Text |
((

On 13th July, 2006 and 31st January, 2008.
For the Appellant: In Person
For the Respondent: Not Present
J U D G M E N T
SILOMBA, J.S., delivered the judgment of the Court.
At the outset, we regret the delay in the delivery of the judgment, which could not be delivered much earlier due to the heavy schedule of work.
This is an appeal against the judgment of the Lands Tribunal dated the 24th day of March, 2004. The brief facts of the case are that Lot No. 9186/M, Chongwe, was being used by UNIP as a conference centre for Lusaka Province. In
1995 the Lot was handed over to the 1st respondent by the Government. The 1st Respondent later acquired a certificate of title over the Lot.
In order to avoid vandalism of structures that were built within Lot No. 9186/M, the 1st respondent decided to allow some individuals to occupy habitable buildings within the Lot. Sometime in 1996, the 1st respondent decided to dispose of some structures within the Lot following a directive from the Government to sell Council houses to sitting tenants.
Before the houses could be sold, the 1st respondent ensured that the land within Lot No. 9186/M was planned and demarcated, taking into account the existing structures. Later, the structures were individually valued after they were numbered as subdivisions of Lot No. 9186/M.
In 1998, the 1st respondent advertised all the subdivisions within the Lot. Of relevance to this appeal, the appellant applied for Subdivision ‘R’ while Joseph Bauleni applied for subdivision ‘S’. The two applicants were given offers for their respective subdivisions and they paid for them.
It would appear the appellant was not happy with the allocation of Subdivision ‘S’ to Joseph Bauleni. Consequently, he decided to appeal to the Lands Tribunal, alleging that when the land was being planned by the Provincial Planning Officer from Lusaka it was recommended that Subdivisions ‘R’ and ‘S’
were too close to each other and should, therefore, be occupied by one family. He further alleged that he was in occupation of Subdivision ‘R’ and was at the same time using Subdivision ‘S’.
His prayer before the Tribunal was that he be allocated Subdivision ‘S’ as well. The Lands Tribunal declined to entertain the prayer because the appellant never applied for Subdivision ‘S’ following an advertisement by the 1st respondent, hence this appeal.

))

Objectives |
a. Please copy the part of the court judgment that opens with the words containing "On 13th July, 2006" and closes with "schedule of work.", renaming "judgment" as "ruling".
b. Carry the court judgment on from its last sentence.
None of the material is needed here.

Recorded information |
((

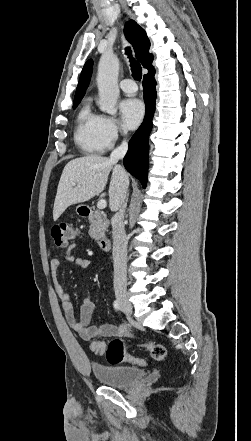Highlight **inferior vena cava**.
I'll return each instance as SVG.
<instances>
[{
  "label": "inferior vena cava",
  "instance_id": "obj_1",
  "mask_svg": "<svg viewBox=\"0 0 251 441\" xmlns=\"http://www.w3.org/2000/svg\"><path fill=\"white\" fill-rule=\"evenodd\" d=\"M127 134V131H124ZM128 149L126 140L114 149L110 155V161L117 162L122 159ZM124 181L126 183V190L121 197V202L115 209L111 224L113 234V261H114V291L116 294L126 293L127 286V243L128 238L125 234L124 228V213L127 200L128 176L124 174Z\"/></svg>",
  "mask_w": 251,
  "mask_h": 441
}]
</instances>
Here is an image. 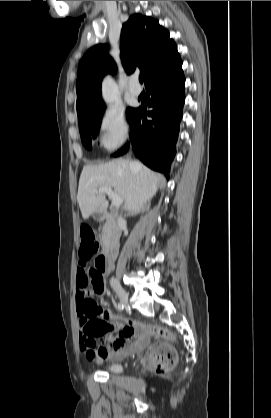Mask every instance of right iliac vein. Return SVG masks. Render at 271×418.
<instances>
[{
    "mask_svg": "<svg viewBox=\"0 0 271 418\" xmlns=\"http://www.w3.org/2000/svg\"><path fill=\"white\" fill-rule=\"evenodd\" d=\"M114 290L118 296V298L120 299V302L124 305L127 306L128 305V294L125 291L124 288H122L121 286L117 285L114 287Z\"/></svg>",
    "mask_w": 271,
    "mask_h": 418,
    "instance_id": "obj_1",
    "label": "right iliac vein"
}]
</instances>
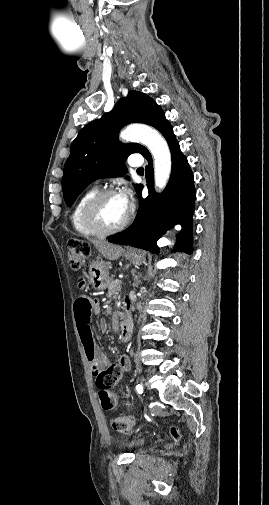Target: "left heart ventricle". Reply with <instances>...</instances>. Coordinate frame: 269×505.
I'll return each mask as SVG.
<instances>
[{"mask_svg":"<svg viewBox=\"0 0 269 505\" xmlns=\"http://www.w3.org/2000/svg\"><path fill=\"white\" fill-rule=\"evenodd\" d=\"M127 214L128 212L123 208L117 195L104 199L97 209L98 219L106 227L119 225Z\"/></svg>","mask_w":269,"mask_h":505,"instance_id":"b2bd125f","label":"left heart ventricle"}]
</instances>
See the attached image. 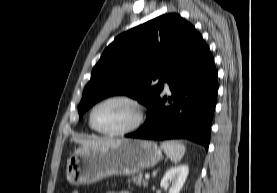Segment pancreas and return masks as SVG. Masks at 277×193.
<instances>
[{"label": "pancreas", "mask_w": 277, "mask_h": 193, "mask_svg": "<svg viewBox=\"0 0 277 193\" xmlns=\"http://www.w3.org/2000/svg\"><path fill=\"white\" fill-rule=\"evenodd\" d=\"M129 181H130V180H129ZM132 181H133L135 184L139 185V186L143 185V187H147V185H148V181H147L146 179L143 178V175H142V174L133 176V177H132Z\"/></svg>", "instance_id": "cf45deb5"}]
</instances>
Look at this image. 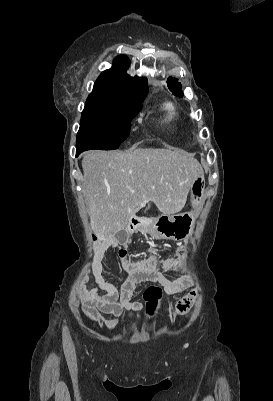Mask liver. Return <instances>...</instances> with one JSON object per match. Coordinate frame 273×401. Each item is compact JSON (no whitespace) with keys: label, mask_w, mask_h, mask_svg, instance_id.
I'll list each match as a JSON object with an SVG mask.
<instances>
[{"label":"liver","mask_w":273,"mask_h":401,"mask_svg":"<svg viewBox=\"0 0 273 401\" xmlns=\"http://www.w3.org/2000/svg\"><path fill=\"white\" fill-rule=\"evenodd\" d=\"M84 196L98 241H114L149 201L163 215L186 205L187 194L203 168L181 148L89 150L83 156Z\"/></svg>","instance_id":"liver-1"}]
</instances>
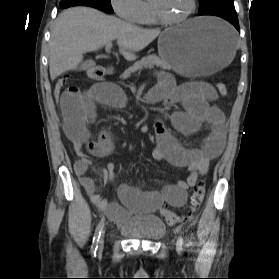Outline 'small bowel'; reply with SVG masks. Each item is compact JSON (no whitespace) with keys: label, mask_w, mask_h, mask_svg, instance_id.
<instances>
[{"label":"small bowel","mask_w":279,"mask_h":279,"mask_svg":"<svg viewBox=\"0 0 279 279\" xmlns=\"http://www.w3.org/2000/svg\"><path fill=\"white\" fill-rule=\"evenodd\" d=\"M216 96L214 88L206 82H189L176 87L171 76L165 73L159 75L158 85L148 95L151 101H163L156 116L157 145L152 151V157L185 167L189 175L185 181L168 184L161 190H140L122 184L119 189L121 206L106 200L98 192V183L107 179L118 182L114 164L109 163L98 172L97 182L88 176L92 161L84 151L96 157L111 153L113 145L110 132L103 130L97 140L92 139L90 127L96 119V104L123 108L127 103L126 96L120 87L111 83H99L87 89L66 88L59 100L63 129L79 156L74 166L75 173L92 202L117 223L124 222L128 212L153 213L164 203L174 207L183 206L187 200V190L197 184L200 176L207 174L210 161L220 156L224 149L225 117L212 103ZM175 102H180L183 109L170 112V106ZM165 118H168L176 131L185 136L195 135L203 124L209 126L210 132L200 146L185 149L168 131L164 124Z\"/></svg>","instance_id":"c3829d8e"}]
</instances>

))

Answers by task |
a.
On 13th July, 2006 and 31st January, 2008.
For the Appellant: In Person
For the Respondent: Not Present
J U D G M E N T
SILOMBA, J.S., delivered the ruling of the Court.
At the outset, we regret the delay in the delivery of the ruling, which could not be delivered much earlier due to the heavy schedule of work.

b.
There are fifteen grounds of appeal filed by the appellant as per the memorandum of appeal but only eight were covered in the heads of argument on which he relied entirely. In the view we take of this appeal, we do not find it necessary to set out the grounds of appeal and summarize the heads of argument. We, however, assure the parties that we have scrutinized the record of appeal, the judgment of the Lands Tribunal and the heads of argument filed by the appellant.
According to the judgment of the Lands Tribunal, the appeal before it was decided on affidavit evidence in accordance with Rule 12 of the Tribunal Rules. Our perusal of the affidavit evidence and the record shows that the appellant did not apply to be considered for Subdivision ‘S’ following the advertisement put up by the 1st respondent. In the circumstances, there was no cause of action before the Lands Tribunal for which the 1st respondent could be found liable. If the appellant
had applied for Subdivision ‘S’ and his application was rejected he could have then challenged the decision of the 1st respondent, particularly if he felt that there were under-hand tactics or methods used in rejecting his application for the subdivision.
We note that Subdivisions ‘S’ and ‘R’ form part of Lot No. 9186/M, Chongwe,which had a superior title. The appellant had no title to Subdivision ‘R’ and likewise there was no title to Subdivision ‘S’ by Bauleni. Therefore, any internal alterations, including the change of sublessees of the subdivisions, by whatever process, would have no effect on the overall title to Lot No. 9186/M. We also note that, the decision to allocate internal subdivisions to successful applicants was the responsibility of the 1st respondent. Whether or not a decision of the 1st respondent in this respect is appellable to the Lands Tribunal is a matter of law.
In Section 15 (1) of the Lands Act, Chapter 184 of the Laws, in relation to applications to the Lands Tribunal, it is provided that÷
15. (1): Any person aggrieved with a direction or decision of a person in
authority may apply to the Lands Tribunal for determination.
(2): In this section “person in authority” means the President, the
Minister or the Registrar.
Further, in Section 22 of the Lands Act, the jurisdiction of the Lands Tribunal is confined to matters under the Lands Act. In the event, our
interpretation of the law under the Lands Act is that it is only the decision of the President (or Commissioner of Lands as a delegate of the President), the Minister of Lands and the Registrar of Lands and Deeds, which can be challenged before the Lands Tribunal and none others. Accordingly, the Lands Tribunal had no jurisdiction to entertain the dispute emanating from the decision of the 1st respondent.
We shall dismiss the appeal on the ground that the appellant went to a wrong forum and besides there was no cause of action disclosed. Each party shall bear its own costs.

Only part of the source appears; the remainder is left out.